The problem, as I see it, is that the roads she has forbidden me to navigate happen to be the ones also marked with funny little symbols of a stick man with his arms out like a scarecrow, signifying places on the island where one might find petroglyphs. And searching for Hawaiian petroglyphs is the main reason Macduff Everton and I have come to Lanai in the first place.

When I explain this to Shantell, she frowns and says, “Why you want to look at petroglyphs anyhow? Not much to see.”

I explain that Macduff, a California-based photographer, has lured me here in a search of authentic Hawaiian culture. Which confuses Shantell even more.

“Like what?”

“Like that old time-y Lanai stuff. Stories about the pineapple plantation days, paniolo songs, old archaeological sites. That sort of thing. Know what I mean?”

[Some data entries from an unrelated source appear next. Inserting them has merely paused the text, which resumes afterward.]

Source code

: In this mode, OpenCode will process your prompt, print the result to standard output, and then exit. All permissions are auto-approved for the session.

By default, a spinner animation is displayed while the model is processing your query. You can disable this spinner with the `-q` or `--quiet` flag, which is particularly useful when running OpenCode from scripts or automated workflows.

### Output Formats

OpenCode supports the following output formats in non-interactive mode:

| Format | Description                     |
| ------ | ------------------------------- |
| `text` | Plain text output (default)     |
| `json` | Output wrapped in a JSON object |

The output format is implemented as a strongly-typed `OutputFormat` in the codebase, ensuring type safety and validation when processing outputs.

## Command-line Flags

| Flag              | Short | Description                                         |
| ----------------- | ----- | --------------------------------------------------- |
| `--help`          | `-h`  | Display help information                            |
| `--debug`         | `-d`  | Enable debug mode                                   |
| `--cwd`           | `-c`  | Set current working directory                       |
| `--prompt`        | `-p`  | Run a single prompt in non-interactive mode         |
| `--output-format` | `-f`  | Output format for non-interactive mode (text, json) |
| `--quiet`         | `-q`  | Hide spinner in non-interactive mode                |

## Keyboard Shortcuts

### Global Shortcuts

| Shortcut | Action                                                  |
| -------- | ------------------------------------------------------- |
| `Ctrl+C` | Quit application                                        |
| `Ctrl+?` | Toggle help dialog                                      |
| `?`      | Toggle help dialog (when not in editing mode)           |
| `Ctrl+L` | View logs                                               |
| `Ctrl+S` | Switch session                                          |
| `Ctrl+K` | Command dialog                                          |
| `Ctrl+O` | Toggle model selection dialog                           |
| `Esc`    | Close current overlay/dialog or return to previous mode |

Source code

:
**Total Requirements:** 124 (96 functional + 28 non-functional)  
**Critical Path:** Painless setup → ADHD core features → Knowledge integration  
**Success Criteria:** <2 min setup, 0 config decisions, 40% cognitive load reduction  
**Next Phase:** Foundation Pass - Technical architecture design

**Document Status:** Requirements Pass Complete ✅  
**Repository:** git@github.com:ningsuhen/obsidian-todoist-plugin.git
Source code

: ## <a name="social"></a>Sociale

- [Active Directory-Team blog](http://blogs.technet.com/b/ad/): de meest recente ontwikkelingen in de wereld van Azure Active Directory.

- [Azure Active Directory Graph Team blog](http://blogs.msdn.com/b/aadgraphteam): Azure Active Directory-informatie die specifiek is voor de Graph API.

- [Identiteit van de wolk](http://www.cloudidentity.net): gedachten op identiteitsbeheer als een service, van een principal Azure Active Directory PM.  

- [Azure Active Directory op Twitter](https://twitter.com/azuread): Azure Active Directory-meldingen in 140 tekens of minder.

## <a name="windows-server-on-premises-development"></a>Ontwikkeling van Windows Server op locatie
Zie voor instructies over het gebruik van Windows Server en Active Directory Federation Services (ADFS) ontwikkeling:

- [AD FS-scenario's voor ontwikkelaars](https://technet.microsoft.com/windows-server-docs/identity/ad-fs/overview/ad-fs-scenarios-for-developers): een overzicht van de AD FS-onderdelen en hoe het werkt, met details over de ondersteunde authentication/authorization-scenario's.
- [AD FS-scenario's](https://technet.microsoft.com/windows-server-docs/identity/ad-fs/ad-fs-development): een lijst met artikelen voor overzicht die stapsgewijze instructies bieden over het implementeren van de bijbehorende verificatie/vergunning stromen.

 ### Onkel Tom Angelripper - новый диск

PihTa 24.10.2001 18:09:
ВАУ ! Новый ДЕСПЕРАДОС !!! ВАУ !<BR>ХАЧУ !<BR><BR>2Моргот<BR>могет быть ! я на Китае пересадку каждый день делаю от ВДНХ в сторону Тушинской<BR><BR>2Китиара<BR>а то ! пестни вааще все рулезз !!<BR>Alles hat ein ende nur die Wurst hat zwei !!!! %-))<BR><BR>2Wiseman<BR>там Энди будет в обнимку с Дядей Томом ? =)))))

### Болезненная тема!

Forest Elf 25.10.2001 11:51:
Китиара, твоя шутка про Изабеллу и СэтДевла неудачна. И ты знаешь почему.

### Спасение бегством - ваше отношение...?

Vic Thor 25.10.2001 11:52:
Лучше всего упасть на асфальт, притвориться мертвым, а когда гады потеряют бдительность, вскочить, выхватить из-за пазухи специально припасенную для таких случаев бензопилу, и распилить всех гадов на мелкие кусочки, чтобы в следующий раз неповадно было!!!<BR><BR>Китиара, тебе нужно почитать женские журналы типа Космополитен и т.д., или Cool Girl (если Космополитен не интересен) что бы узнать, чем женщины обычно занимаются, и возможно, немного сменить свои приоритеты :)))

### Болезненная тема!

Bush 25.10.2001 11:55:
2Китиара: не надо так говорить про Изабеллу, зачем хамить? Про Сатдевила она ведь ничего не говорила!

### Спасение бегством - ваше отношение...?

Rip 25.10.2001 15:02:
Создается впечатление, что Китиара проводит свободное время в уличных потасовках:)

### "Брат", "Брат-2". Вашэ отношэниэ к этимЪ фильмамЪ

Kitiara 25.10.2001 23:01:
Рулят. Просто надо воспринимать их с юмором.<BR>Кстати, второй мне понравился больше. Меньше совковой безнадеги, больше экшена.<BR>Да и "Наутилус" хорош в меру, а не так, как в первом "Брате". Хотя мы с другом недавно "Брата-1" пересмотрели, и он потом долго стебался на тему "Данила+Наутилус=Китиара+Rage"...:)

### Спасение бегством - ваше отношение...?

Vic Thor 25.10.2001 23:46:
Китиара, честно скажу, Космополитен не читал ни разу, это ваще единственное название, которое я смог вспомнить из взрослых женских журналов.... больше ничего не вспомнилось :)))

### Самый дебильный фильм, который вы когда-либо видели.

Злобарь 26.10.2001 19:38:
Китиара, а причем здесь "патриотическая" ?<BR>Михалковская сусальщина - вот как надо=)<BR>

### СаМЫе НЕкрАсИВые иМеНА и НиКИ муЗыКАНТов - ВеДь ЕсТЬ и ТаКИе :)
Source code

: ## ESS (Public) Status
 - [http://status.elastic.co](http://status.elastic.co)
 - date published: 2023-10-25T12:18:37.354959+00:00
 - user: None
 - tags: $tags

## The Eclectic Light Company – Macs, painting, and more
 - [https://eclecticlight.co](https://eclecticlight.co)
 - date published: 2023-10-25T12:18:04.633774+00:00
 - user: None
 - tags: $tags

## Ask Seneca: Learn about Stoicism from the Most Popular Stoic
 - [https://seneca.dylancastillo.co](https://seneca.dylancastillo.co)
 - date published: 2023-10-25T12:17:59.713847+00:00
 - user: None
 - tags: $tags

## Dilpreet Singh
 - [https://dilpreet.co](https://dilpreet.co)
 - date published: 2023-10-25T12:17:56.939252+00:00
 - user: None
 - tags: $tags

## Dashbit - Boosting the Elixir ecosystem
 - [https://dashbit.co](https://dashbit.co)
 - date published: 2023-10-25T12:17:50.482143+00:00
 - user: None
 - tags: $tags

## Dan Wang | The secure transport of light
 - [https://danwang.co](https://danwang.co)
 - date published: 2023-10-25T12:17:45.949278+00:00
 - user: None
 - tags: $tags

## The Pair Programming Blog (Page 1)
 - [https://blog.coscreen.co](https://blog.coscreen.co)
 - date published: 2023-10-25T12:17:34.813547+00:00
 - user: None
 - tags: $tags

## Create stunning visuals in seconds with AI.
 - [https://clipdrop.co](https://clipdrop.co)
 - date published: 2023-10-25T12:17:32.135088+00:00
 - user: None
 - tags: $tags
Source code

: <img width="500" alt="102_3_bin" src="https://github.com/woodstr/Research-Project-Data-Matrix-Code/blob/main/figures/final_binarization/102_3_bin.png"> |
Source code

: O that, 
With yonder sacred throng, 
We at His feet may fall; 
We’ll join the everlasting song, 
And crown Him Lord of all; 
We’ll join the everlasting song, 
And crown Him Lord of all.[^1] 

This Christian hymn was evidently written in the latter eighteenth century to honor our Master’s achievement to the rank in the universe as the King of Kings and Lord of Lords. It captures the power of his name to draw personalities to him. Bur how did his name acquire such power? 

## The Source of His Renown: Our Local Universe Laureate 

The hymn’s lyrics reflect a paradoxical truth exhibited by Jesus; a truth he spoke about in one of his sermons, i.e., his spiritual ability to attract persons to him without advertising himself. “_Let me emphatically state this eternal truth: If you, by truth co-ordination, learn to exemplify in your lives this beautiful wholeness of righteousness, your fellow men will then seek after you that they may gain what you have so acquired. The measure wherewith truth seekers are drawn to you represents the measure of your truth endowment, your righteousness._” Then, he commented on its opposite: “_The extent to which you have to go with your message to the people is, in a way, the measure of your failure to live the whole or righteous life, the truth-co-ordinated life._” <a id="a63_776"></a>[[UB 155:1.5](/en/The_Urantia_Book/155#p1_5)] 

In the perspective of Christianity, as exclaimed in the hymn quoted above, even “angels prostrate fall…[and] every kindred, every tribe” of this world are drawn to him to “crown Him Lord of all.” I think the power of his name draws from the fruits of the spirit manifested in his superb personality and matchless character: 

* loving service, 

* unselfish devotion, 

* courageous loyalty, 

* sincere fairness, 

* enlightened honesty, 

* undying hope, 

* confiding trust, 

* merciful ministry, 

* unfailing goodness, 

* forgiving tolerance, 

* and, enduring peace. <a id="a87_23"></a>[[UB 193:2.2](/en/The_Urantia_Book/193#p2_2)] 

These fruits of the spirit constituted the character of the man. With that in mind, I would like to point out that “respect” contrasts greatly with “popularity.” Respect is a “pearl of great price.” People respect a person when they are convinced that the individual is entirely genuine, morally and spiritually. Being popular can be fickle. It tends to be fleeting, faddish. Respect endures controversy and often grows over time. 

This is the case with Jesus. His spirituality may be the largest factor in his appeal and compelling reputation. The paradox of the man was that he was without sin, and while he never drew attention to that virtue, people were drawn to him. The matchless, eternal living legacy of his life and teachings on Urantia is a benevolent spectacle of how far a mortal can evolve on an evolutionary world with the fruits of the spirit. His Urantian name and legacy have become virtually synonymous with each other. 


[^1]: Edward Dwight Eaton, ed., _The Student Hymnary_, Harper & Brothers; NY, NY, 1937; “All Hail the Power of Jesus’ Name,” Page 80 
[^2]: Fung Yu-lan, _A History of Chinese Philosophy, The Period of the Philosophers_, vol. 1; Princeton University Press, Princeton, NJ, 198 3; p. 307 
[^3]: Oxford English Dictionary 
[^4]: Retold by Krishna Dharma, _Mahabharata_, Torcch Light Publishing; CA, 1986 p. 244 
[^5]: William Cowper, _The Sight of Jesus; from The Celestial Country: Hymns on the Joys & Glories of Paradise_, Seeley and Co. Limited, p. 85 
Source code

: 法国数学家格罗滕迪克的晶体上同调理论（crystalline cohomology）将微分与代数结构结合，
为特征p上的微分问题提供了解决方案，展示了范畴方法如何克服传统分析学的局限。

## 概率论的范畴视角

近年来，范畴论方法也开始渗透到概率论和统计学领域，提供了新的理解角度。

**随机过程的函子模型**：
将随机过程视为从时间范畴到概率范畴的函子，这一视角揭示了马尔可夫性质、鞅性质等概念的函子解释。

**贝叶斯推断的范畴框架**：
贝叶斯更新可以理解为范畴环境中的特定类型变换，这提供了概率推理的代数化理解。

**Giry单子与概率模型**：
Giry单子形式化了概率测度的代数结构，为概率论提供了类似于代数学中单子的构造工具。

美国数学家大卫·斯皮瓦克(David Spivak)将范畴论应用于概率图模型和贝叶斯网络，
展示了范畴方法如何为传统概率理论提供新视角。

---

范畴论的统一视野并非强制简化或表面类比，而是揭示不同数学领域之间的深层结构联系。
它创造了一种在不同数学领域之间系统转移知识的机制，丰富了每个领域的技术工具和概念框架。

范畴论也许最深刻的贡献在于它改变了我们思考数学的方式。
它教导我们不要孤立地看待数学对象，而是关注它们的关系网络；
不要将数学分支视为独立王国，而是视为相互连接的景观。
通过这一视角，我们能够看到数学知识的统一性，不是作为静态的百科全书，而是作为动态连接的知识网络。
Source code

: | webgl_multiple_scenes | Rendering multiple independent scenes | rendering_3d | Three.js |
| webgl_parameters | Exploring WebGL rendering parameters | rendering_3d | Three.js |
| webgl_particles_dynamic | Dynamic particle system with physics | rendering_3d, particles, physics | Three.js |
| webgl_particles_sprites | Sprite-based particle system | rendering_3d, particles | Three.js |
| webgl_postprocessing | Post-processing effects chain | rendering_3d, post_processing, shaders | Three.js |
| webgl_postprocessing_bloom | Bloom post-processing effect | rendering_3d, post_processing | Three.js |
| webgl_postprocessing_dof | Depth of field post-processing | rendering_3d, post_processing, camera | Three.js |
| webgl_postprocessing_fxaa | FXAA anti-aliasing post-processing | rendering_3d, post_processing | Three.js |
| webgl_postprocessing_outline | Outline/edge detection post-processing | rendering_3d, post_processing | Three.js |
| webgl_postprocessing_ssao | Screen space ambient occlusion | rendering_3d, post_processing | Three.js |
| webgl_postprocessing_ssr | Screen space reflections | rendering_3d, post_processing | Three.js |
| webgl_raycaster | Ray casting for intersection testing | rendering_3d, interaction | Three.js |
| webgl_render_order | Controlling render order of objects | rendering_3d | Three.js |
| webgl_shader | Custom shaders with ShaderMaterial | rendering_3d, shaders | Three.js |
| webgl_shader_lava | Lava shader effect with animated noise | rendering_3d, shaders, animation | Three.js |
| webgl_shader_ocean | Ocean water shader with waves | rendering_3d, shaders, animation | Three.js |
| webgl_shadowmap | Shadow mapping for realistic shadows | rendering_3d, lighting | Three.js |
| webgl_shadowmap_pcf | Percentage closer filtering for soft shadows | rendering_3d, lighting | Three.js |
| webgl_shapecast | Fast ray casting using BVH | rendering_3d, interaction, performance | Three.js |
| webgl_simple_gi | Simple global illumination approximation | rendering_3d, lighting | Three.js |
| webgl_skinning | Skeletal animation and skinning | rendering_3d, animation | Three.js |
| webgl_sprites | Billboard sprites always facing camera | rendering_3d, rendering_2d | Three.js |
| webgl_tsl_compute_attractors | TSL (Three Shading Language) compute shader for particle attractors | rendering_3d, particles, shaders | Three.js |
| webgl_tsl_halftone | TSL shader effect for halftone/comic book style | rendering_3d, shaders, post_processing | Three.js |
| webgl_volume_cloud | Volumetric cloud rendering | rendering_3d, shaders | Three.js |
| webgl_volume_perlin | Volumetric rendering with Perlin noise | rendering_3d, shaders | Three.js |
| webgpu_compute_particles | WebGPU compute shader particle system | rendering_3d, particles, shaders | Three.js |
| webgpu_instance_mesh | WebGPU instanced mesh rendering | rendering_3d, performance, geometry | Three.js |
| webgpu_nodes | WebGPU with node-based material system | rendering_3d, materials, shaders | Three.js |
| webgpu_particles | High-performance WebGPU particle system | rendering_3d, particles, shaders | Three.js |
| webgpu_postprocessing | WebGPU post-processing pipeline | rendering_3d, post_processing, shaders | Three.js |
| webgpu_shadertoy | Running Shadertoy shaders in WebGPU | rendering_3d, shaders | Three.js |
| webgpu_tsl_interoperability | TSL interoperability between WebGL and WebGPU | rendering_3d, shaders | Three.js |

Shantell just frowns. “If you don’t sign, you don’t rent Jeep.”

At which point Macduff leans in close to me and whispers. “Just sign the goddamn form. I’ll drive the Jeep. They’ll never know the difference.”

Yeah, right. As long as he doesn’t get us stuck on one these unpaved roads marked NOT ACCESSIBLE. Against my better judgment, I sign the form promising I won’t drive anywhere I’m not supposed to. And I won’t. Macduff will. Let’s just hope it all works out.